■ WORK ITEM:
From the material below, retype exactly the lines that begin at the line with "(dxfusepcbnewfont false)" and end after the line with "X30200000Y86000000D02*"; pictures stay out of the copy.

■ AVAILABLE RECORDS:
+===+

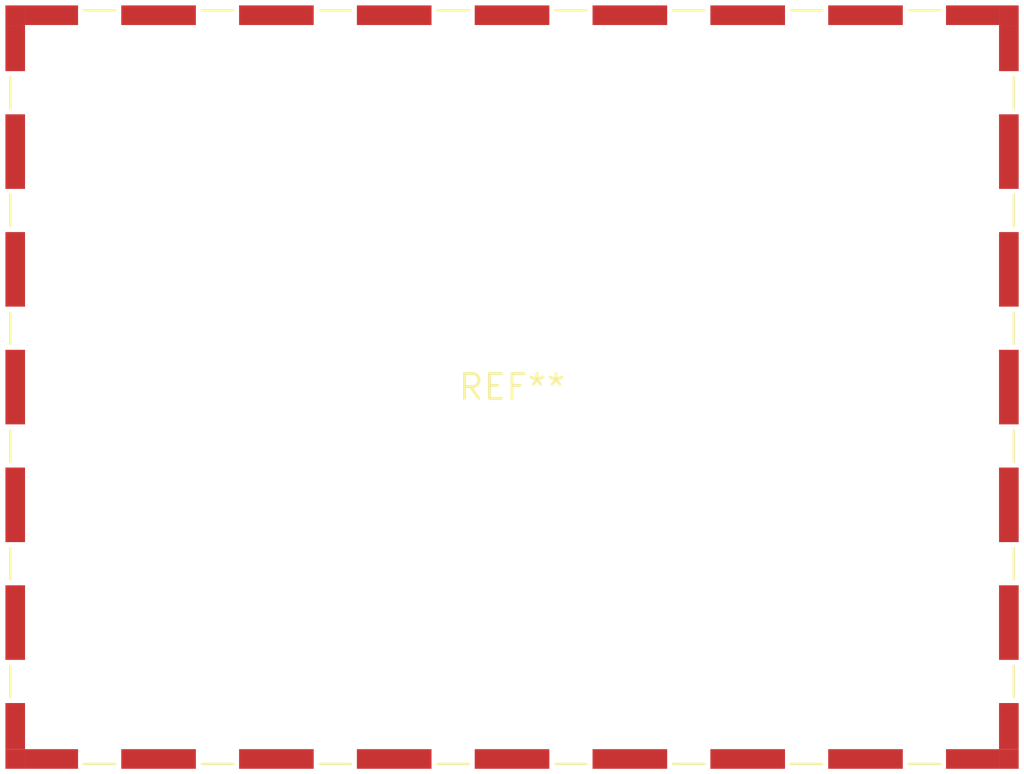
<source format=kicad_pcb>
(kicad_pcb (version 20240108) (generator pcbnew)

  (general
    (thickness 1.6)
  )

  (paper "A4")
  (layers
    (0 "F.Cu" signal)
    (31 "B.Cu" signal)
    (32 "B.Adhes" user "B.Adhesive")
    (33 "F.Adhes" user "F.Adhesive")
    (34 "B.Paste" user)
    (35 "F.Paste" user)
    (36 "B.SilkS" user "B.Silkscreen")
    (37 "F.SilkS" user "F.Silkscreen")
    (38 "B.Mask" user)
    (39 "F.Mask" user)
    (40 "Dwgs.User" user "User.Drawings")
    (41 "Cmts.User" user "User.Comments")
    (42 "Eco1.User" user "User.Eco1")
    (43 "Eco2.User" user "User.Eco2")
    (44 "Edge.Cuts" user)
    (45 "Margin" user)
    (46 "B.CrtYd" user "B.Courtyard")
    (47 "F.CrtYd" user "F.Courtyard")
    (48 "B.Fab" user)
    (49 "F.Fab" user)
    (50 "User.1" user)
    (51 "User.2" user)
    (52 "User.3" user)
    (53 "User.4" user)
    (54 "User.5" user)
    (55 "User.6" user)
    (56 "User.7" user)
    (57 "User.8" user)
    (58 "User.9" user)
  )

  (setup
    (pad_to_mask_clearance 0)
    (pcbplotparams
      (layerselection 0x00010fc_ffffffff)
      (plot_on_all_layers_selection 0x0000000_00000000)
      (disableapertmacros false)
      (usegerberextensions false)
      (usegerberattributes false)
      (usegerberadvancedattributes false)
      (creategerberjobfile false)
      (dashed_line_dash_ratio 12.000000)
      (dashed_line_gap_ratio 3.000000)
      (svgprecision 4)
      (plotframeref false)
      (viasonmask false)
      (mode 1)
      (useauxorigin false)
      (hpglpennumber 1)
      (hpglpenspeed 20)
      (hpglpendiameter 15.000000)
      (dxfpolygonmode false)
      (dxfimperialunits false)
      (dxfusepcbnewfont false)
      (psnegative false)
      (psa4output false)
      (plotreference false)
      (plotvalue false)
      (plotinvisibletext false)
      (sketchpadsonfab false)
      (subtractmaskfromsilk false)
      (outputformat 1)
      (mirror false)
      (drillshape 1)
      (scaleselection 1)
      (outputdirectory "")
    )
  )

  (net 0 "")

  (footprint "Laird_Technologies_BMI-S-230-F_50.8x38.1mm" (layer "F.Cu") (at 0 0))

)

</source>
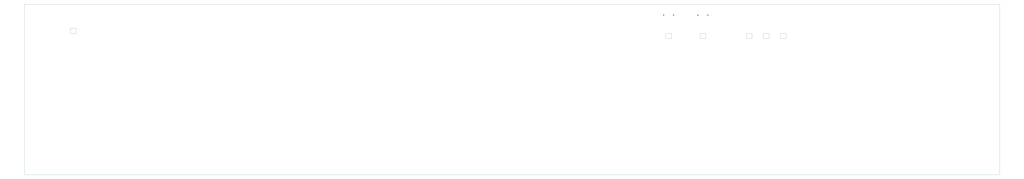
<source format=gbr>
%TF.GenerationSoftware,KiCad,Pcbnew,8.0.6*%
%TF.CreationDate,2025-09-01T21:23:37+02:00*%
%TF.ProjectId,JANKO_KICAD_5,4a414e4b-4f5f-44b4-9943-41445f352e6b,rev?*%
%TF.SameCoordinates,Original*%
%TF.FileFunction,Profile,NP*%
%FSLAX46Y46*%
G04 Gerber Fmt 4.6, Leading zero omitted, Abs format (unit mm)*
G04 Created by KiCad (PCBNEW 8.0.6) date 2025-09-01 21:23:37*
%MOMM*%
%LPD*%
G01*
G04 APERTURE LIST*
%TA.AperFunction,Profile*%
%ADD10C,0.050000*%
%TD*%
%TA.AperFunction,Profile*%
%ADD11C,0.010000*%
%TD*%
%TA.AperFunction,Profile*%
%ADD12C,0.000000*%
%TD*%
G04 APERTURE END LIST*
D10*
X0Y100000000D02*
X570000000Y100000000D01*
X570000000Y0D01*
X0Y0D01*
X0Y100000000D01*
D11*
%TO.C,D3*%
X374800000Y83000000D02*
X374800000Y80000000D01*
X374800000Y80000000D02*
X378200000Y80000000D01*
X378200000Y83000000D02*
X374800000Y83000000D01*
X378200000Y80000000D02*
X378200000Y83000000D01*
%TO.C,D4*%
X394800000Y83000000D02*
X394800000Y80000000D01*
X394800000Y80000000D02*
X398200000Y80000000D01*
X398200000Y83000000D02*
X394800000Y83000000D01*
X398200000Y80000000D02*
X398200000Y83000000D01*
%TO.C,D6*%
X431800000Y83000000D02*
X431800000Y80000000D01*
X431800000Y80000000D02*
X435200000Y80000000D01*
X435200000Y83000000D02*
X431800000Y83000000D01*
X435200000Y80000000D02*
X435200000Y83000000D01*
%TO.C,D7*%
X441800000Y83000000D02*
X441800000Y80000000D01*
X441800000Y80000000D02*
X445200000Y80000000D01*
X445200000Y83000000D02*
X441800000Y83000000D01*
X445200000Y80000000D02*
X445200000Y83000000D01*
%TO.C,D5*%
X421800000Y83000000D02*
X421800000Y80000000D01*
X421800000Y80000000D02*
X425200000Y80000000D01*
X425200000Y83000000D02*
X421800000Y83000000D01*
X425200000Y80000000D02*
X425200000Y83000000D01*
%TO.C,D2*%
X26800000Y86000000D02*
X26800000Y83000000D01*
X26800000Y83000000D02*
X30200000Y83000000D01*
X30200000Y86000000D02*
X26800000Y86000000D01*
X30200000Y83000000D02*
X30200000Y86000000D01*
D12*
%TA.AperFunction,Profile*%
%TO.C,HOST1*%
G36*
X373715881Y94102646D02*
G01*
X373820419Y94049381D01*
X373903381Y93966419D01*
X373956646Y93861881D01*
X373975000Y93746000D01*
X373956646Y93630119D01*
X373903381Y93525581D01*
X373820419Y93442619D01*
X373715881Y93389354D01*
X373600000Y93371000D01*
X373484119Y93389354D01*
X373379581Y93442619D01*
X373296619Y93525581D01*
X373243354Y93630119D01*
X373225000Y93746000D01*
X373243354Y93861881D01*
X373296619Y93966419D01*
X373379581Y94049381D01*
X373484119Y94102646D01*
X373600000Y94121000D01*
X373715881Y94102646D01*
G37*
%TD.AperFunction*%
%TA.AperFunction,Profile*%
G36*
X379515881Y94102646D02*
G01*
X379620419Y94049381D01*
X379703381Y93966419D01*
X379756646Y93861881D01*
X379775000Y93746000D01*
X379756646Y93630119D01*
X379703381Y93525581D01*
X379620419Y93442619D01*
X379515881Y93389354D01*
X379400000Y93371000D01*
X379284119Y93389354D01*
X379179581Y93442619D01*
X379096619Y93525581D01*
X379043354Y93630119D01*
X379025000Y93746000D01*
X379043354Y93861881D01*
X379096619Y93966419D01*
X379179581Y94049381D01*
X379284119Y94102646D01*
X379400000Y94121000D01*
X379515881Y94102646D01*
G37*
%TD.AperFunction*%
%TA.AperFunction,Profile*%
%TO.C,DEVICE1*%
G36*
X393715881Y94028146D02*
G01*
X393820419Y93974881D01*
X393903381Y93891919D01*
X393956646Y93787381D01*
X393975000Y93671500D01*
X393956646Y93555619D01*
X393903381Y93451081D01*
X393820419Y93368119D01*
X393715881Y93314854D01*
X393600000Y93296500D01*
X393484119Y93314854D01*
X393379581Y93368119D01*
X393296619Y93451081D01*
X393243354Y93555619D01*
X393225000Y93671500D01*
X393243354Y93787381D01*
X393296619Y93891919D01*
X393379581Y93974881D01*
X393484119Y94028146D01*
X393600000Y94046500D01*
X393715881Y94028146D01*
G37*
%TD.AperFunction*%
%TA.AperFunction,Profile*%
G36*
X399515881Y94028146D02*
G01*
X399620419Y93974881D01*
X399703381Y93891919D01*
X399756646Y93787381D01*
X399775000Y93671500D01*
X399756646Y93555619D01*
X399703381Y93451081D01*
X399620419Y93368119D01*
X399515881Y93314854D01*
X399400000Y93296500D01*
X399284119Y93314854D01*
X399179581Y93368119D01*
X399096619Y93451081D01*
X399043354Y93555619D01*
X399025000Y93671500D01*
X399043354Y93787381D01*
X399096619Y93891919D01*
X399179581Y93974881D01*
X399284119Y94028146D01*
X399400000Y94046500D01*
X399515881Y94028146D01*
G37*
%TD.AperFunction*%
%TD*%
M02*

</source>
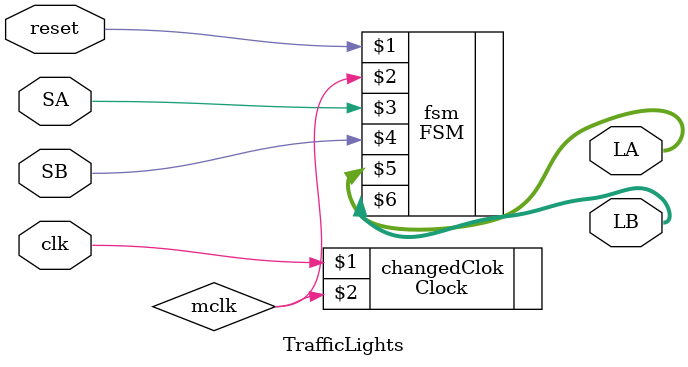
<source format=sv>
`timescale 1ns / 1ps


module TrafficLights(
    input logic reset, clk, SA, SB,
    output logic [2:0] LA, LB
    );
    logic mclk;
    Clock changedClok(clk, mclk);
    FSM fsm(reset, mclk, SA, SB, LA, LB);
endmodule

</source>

+===+

■ ANSWER:
      (dxfusepcbnewfont false)
      (psnegative false)
      (psa4output false)
      (plotreference false)
      (plotvalue false)
      (plotinvisibletext false)
      (sketchpadsonfab false)
      (subtractmaskfromsilk false)
      (outputformat 1)
      (mirror false)
      (drillshape 1)
      (scaleselection 1)
      (outputdirectory "")
    )
  )

  (net 0 "")

  (footprint "Laird_Technologies_BMI-S-230-F_50.8x38.1mm" (layer "F.Cu") (at 0 0))

)

</source>
<source format=gbr>
%TF.GenerationSoftware,KiCad,Pcbnew,8.0.6*%
%TF.CreationDate,2025-09-01T21:23:37+02:00*%
%TF.ProjectId,JANKO_KICAD_5,4a414e4b-4f5f-44b4-9943-41445f352e6b,rev?*%
%TF.SameCoordinates,Original*%
%TF.FileFunction,Profile,NP*%
%FSLAX46Y46*%
G04 Gerber Fmt 4.6, Leading zero omitted, Abs format (unit mm)*
G04 Created by KiCad (PCBNEW 8.0.6) date 2025-09-01 21:23:37*
%MOMM*%
%LPD*%
G01*
G04 APERTURE LIST*
%TA.AperFunction,Profile*%
%ADD10C,0.050000*%
%TD*%
%TA.AperFunction,Profile*%
%ADD11C,0.010000*%
%TD*%
%TA.AperFunction,Profile*%
%ADD12C,0.000000*%
%TD*%
G04 APERTURE END LIST*
D10*
X0Y100000000D02*
X570000000Y100000000D01*
X570000000Y0D01*
X0Y0D01*
X0Y100000000D01*
D11*
%TO.C,D3*%
X374800000Y83000000D02*
X374800000Y80000000D01*
X374800000Y80000000D02*
X378200000Y80000000D01*
X378200000Y83000000D02*
X374800000Y83000000D01*
X378200000Y80000000D02*
X378200000Y83000000D01*
%TO.C,D4*%
X394800000Y83000000D02*
X394800000Y80000000D01*
X394800000Y80000000D02*
X398200000Y80000000D01*
X398200000Y83000000D02*
X394800000Y83000000D01*
X398200000Y80000000D02*
X398200000Y83000000D01*
%TO.C,D6*%
X431800000Y83000000D02*
X431800000Y80000000D01*
X431800000Y80000000D02*
X435200000Y80000000D01*
X435200000Y83000000D02*
X431800000Y83000000D01*
X435200000Y80000000D02*
X435200000Y83000000D01*
%TO.C,D7*%
X441800000Y83000000D02*
X441800000Y80000000D01*
X441800000Y80000000D02*
X445200000Y80000000D01*
X445200000Y83000000D02*
X441800000Y83000000D01*
X445200000Y80000000D02*
X445200000Y83000000D01*
%TO.C,D5*%
X421800000Y83000000D02*
X421800000Y80000000D01*
X421800000Y80000000D02*
X425200000Y80000000D01*
X425200000Y83000000D02*
X421800000Y83000000D01*
X425200000Y80000000D02*
X425200000Y83000000D01*
%TO.C,D2*%
X26800000Y86000000D02*
X26800000Y83000000D01*
X26800000Y83000000D02*
X30200000Y83000000D01*
X30200000Y86000000D02*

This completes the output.